Doğu Fırat’ın yolu İdlib’den geçer
Tahran Doruğu, Astana Sürecinin başarıyla ilerlediğini gösterdi. Bazı sorunların varlığı, bu gerçeği değiştirmez. Biz Vatan Partisi olarak bu sürecin gelişmesine yönelik siyasetlerimizi ortaya koyuyoruz ve...
Tahran Doruğu, Astana Sürecinin başarıyla ilerlediğini gösterdi. Bazı sorunların varlığı, bu gerçeği değiştirmez. Biz Vatan Partisi olarak bu sürecin gelişmesine yönelik siyasetlerimizi ortaya koyuyoruz ve dün Tahran Doruğu’ndan çıkan bildiri, bizim siyasetimizi doğrulamıştır. Beş maddelik önerimizde de açıkladığımız gibi, bütün terör örgütleri silahlarını bırakacak!
Ne var ki, Cumhurbaşkanı Erdoğan’ın bugün yaptığı açıklamalar, Tahran Doruğu’na tamamen yabancı kaldığını gösteriyor. Erdoğan, tavrını şöyle açıklamış: “Rejimin çıkarları uğruna onbinlerce masum insanın öldürülmesine göz yumulması durumunda, biz böyle bir oyunun ortağı da seyircisi de olmayız.”
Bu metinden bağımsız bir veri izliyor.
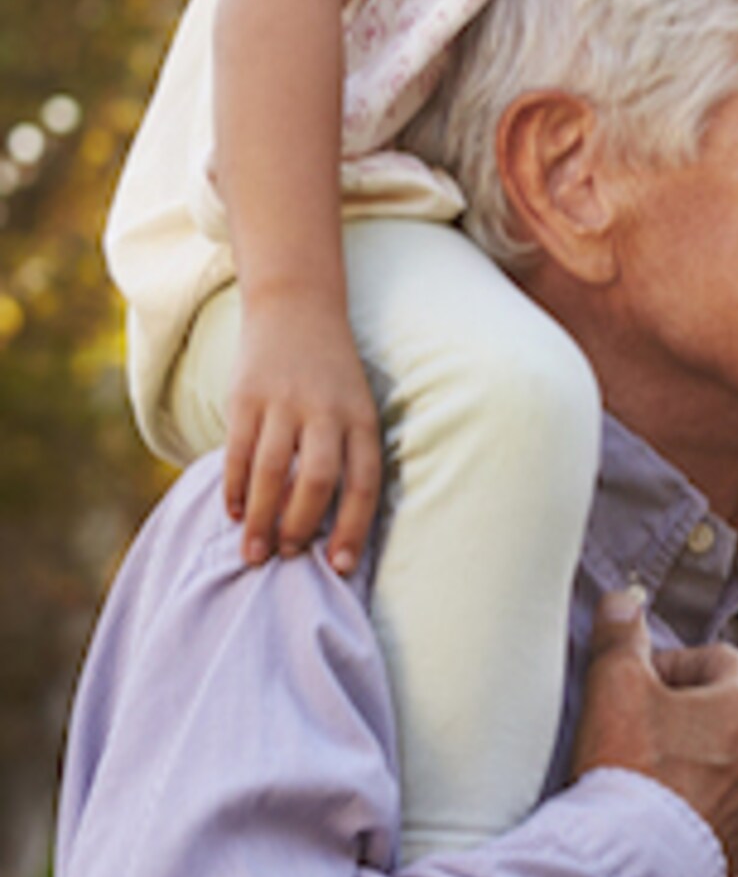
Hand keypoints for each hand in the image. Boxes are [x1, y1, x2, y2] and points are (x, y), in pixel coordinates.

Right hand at [224, 294, 382, 573]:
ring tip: (254, 554)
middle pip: (317, 481)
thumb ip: (347, 455)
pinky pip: (238, 452)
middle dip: (300, 527)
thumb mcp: (356, 407)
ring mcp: (284, 403)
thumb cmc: (331, 376)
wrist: (298, 307)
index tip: (339, 568)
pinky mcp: (246, 397)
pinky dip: (235, 489)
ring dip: (260, 520)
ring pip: (271, 472)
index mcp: (362, 419)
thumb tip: (331, 526)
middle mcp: (327, 411)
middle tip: (287, 557)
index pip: (364, 483)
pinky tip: (234, 513)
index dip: (352, 528)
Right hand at [572, 590, 737, 873]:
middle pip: (723, 709)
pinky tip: (650, 811)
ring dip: (685, 756)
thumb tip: (623, 602)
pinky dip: (688, 800)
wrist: (635, 868)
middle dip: (679, 710)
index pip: (720, 659)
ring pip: (720, 758)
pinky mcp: (736, 844)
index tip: (639, 684)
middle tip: (633, 725)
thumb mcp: (616, 685)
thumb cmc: (630, 771)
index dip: (674, 664)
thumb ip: (621, 635)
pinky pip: (715, 806)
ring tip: (638, 771)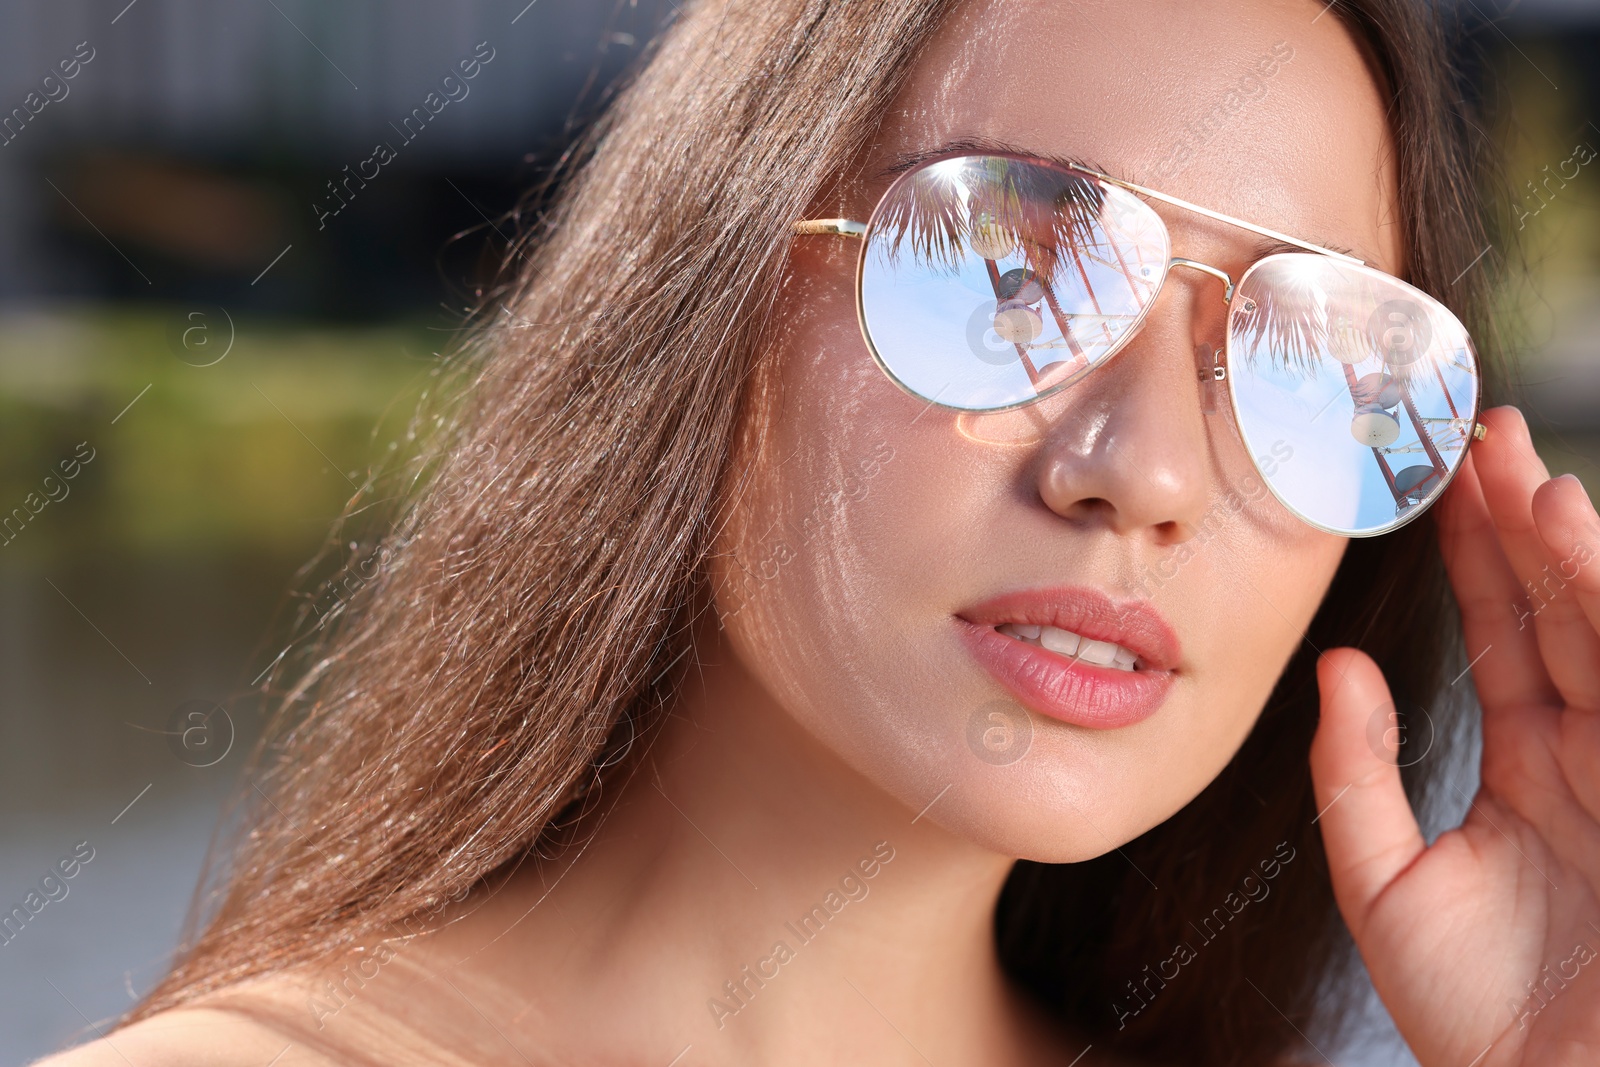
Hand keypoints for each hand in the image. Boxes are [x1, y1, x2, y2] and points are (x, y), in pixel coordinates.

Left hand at [1310, 405, 1599, 1066]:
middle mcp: (1596, 751)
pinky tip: (1572, 540)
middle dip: (1524, 521)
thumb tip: (1339, 666)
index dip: (1475, 554)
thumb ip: (1357, 775)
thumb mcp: (1388, 885)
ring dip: (1570, 549)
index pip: (1504, 632)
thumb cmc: (1483, 1017)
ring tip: (1523, 473)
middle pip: (1559, 610)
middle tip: (1482, 432)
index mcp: (1534, 765)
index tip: (1440, 477)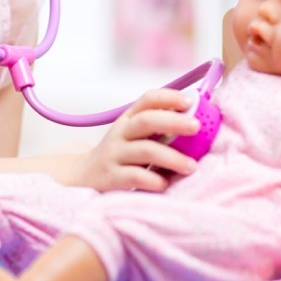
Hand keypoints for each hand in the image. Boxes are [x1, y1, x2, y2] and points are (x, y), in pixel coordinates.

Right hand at [70, 88, 200, 192]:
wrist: (84, 175)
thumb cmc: (121, 154)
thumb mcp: (134, 136)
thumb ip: (158, 128)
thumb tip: (197, 120)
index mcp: (128, 119)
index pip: (147, 100)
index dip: (168, 97)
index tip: (189, 101)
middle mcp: (120, 133)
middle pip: (146, 121)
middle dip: (174, 122)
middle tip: (196, 128)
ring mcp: (114, 155)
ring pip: (144, 150)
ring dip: (172, 158)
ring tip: (191, 167)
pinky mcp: (111, 177)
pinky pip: (135, 177)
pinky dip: (154, 180)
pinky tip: (165, 184)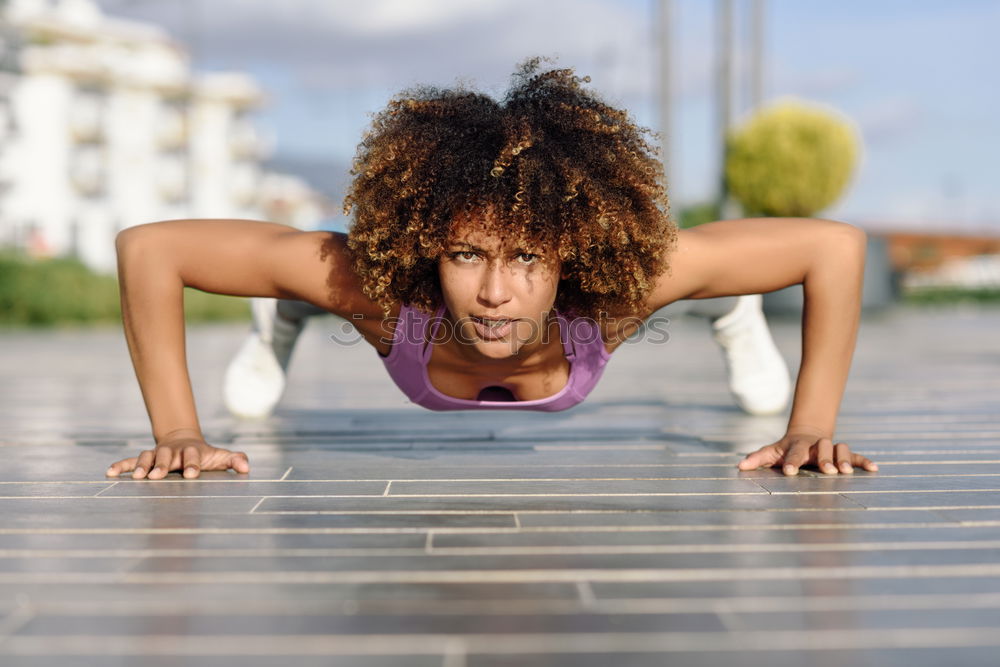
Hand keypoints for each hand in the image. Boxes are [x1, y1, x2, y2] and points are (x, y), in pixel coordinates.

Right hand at [105, 432, 249, 479]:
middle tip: (157, 477)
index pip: (194, 456)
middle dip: (163, 465)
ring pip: (148, 456)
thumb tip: (246, 468)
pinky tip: (109, 473)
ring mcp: (158, 453)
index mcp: (193, 451)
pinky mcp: (146, 459)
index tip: (192, 475)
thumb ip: (234, 460)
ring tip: (136, 478)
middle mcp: (173, 451)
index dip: (193, 464)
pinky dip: (120, 465)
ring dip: (141, 466)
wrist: (185, 441)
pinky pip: (130, 460)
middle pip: (167, 456)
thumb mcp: (221, 457)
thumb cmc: (205, 455)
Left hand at [737, 429, 877, 475]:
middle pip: (821, 447)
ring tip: (847, 472)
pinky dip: (864, 461)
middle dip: (824, 458)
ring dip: (844, 459)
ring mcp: (830, 448)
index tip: (788, 472)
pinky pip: (856, 455)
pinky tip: (874, 469)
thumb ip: (757, 459)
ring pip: (840, 448)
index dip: (790, 462)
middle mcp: (816, 445)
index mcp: (796, 446)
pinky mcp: (843, 454)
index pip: (793, 452)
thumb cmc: (786, 448)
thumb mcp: (771, 452)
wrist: (807, 432)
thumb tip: (739, 466)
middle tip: (827, 471)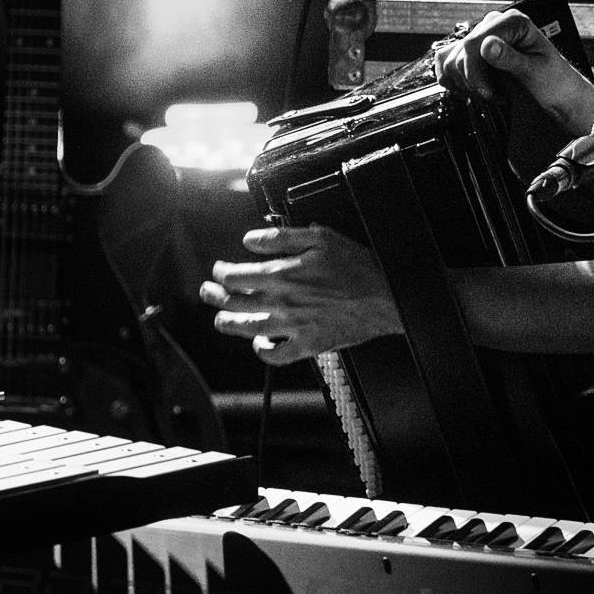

TAYYİP ERDOĞAN YÖNETİMİ TÜRKİYE’Yİ DEĞİL SİLAHLI MUHALEFETİ KORUYOR
Türkiye dış siyasetinin özellikle Suriye alanında iyi yönetilmediği ortadadır. Tahran buluşmasında bu gerçek bir kez daha ve çarpıcı boyutlarda sergilendi. Erdoğan’ın dünkü açıklaması da, Tahran Doruğu’nda kabul edilen 12 Maddelik Bildiriye ters düşmektedir.
Dün de yazdık: Sayın Tayyip Erdoğan, bir devlet adamı izlenimi bırakmadı, fakat gösteri aktörü görüntüsü verdi. Dış ve iç kamuoyuna yönelik mesajlarıyla itibar kaybetti. Güven kaybı devam ediyor.
Türkiye yönetimi, Astana sürecinde etkili olacak strateji ve siyasetlerden yoksun gözüküyor. Türkiye’nin hayatî çıkarlarını savunsa yeter. Ne yazık ki Tayyip Erdoğan bu süreçte Türkiye’den çok, Suriye’nin Silahlı Muhalefetinin temsilcisi gibi davranıyor. Zaten çıkmazı da burada.